Struggling Chargers on Life Support

    With their season hanging in the balance, the San Diego Chargers were able to avoid a bitter case of deja vu, turning away the Kansas City Chiefs’ two-point conversion attempt in the final minute to seal Sunday’s 20-19 victory over their rival in the underachieving AFC West. The thrilling win helped head coach Norv Turner exact revenge on the only team that beat him at Qualcomm Stadium a year ago, but the performance was far from encouraging. The Chargers struggled to find their form, almost letting a team that is 1-17 in its last 18 games beat them on their home field for the second straight year. The victory helped San Diego keep pace with division-leading Denver, but provided no reason to believe the Chargers are beginning to approach the Super Bowl caliber form that was expected during the preseason.

    San Diego’s fundamental problem presented itself early in the NFL season when it became apparent that linebacker Shawne Merriman just wasn’t the same player with his damaged knee ligaments. After doing his best to play during the season opener against the Carolina Panthers, Merriman was immediately placed on injured reserve and ruled out for the season. His absence from the Chargers defense has taken nearly all the bite out of a unit that forced a league-leading 47 turnovers last year. It was a unit that while consistently surrendering yards in bunches, could always be counted on for a game-changing play. Just ask Super Bowl XLI MVP Peyton Manning, who threw eight interceptions in two games against San Diego last year. Merriman’s presence as a dominant speed rusher in San Diego’s 3-4 defense allowed him to get to the quarterback repeatedly, which in turn created big plays for the defense. In many ways, San Diego became too reliant on forcing turnovers and didn’t focus on becoming a stifling unit that could shut teams down. Now without Merriman, the Chargers have forced only 10 turnovers for the year and are 26th in total yards allowed. The ferocious pass rush from last year is nonexistent and allows opposing quarterbacks to pick apart the Chargers at will. It has gotten so bad that defensive coordinator Ted Cottrell has been fired. This has simply put too much pressure on the offense, which is actually playing very well.
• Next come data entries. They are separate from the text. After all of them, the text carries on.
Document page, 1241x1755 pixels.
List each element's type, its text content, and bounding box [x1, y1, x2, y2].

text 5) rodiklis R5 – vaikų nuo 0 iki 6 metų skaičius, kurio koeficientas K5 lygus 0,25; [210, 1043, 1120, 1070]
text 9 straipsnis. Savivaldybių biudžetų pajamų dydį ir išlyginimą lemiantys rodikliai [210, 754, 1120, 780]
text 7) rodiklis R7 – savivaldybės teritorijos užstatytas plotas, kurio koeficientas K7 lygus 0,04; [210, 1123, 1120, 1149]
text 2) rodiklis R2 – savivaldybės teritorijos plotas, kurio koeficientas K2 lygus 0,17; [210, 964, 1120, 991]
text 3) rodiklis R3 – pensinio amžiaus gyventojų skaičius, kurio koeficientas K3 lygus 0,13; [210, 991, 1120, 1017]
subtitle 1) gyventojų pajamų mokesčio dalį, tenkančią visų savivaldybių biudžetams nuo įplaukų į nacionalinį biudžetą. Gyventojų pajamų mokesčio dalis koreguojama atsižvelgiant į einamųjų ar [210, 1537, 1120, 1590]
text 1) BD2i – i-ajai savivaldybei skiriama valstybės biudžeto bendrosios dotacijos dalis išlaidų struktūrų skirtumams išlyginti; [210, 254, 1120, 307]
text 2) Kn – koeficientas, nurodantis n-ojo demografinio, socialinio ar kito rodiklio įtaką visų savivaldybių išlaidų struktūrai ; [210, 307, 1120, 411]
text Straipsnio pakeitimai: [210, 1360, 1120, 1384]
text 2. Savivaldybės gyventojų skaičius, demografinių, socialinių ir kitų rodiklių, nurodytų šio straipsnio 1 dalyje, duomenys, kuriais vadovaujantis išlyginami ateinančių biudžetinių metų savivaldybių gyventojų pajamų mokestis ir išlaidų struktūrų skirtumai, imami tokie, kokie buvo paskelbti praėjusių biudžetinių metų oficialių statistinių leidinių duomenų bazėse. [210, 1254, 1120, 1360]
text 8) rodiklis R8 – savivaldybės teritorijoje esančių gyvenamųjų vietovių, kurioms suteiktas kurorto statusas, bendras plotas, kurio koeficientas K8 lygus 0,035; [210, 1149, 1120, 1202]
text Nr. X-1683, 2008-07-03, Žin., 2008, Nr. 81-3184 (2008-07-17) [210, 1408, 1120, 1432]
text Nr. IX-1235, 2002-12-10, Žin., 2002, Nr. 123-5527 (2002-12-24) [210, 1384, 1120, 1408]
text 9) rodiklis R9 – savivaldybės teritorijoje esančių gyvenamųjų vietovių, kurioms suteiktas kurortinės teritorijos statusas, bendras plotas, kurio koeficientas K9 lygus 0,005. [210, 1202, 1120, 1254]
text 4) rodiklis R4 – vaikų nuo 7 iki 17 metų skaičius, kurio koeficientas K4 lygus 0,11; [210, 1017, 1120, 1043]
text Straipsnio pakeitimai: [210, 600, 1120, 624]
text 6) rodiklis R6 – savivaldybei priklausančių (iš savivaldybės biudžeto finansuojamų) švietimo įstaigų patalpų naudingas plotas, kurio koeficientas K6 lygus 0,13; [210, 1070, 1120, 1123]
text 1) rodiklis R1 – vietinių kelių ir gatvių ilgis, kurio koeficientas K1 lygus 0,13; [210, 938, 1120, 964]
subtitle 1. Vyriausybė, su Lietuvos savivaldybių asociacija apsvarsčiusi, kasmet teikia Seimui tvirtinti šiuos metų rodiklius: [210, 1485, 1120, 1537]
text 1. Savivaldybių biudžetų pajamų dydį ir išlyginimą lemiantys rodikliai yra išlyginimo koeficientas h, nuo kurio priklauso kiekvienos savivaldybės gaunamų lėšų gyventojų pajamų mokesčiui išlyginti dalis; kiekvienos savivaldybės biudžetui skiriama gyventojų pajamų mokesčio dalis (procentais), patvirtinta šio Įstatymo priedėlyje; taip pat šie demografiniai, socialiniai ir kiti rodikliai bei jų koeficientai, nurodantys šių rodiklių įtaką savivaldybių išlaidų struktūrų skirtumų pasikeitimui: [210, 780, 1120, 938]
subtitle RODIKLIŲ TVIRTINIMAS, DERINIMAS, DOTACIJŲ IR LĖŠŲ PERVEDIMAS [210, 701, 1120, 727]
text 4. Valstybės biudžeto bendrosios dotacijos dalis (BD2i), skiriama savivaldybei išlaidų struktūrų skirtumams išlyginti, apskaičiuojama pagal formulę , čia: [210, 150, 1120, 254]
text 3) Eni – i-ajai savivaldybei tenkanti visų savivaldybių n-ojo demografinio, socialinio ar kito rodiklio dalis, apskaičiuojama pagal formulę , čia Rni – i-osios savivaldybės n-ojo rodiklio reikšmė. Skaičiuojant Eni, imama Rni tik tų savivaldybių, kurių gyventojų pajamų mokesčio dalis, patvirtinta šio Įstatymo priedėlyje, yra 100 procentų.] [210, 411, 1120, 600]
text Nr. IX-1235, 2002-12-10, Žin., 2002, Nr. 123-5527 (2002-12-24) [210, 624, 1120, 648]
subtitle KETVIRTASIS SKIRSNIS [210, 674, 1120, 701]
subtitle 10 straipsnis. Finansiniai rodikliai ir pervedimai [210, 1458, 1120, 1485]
    The offense is holding its own mainly because Phillip Rivers has developed into one of the league’s elite quarterbacks. It may be hard to believe but Rivers leads the NFL in touchdown passes (21), is second in quarterback rating (106.3) and owns a 31-13 career record as a starter. Rivers has endured a ton of criticism and will never be able to escape Eli Manning’s enormous shadow, but the fifth-year quarterback has carried himself tremendously. The 27-year-old pro is still rough around the edges and is prone to forcing the action at times, but he has handled everything that has been thrown at him in stride. Running back LaDainian Tomlinson has been nowhere near his usual self this year — the turf toe injury simply makes him less explosive — and the offensive line has essentially been an assorted group of misfits, but it has done little to slow down the passing game. All year long, Rivers has been the leader of the offense, a post that was previously held by LT, and is the biggest reason San Diego is still in this thing with seven weeks to go.

    Despite a mediocre 4-5 record and no semblance of effectiveness from their defense, the Chargers still have all of their goals in sight. San Diego may stare up at the Broncos in the standings, but the AFC West title could be on the line when they face each other at Qualcomm Stadium in a season-ending showdown on Dec. 28. Denver has regressed severely from a strong start, mostly because of a defense that has become worse than San Diego’s, and is ripe for a potential meltdown in the stretch run.

    The Chargers don’t need to look far for motivation. At this point last year, the Chargers were in a similarly frustrating position at 5-5, but managed to find their groove in time to carry an eight-game winning streak to the AFC Championship Game. Matching that feat will be much more difficult, especially without Merriman and upcoming games against the Steelers, Colts and Falcons. With little margin for error, there is no more time for the Chargers to sleepwalk and go through the motions during their games. An inspiring performance is the only thing that will suffice on Sunday in Pittsburgh.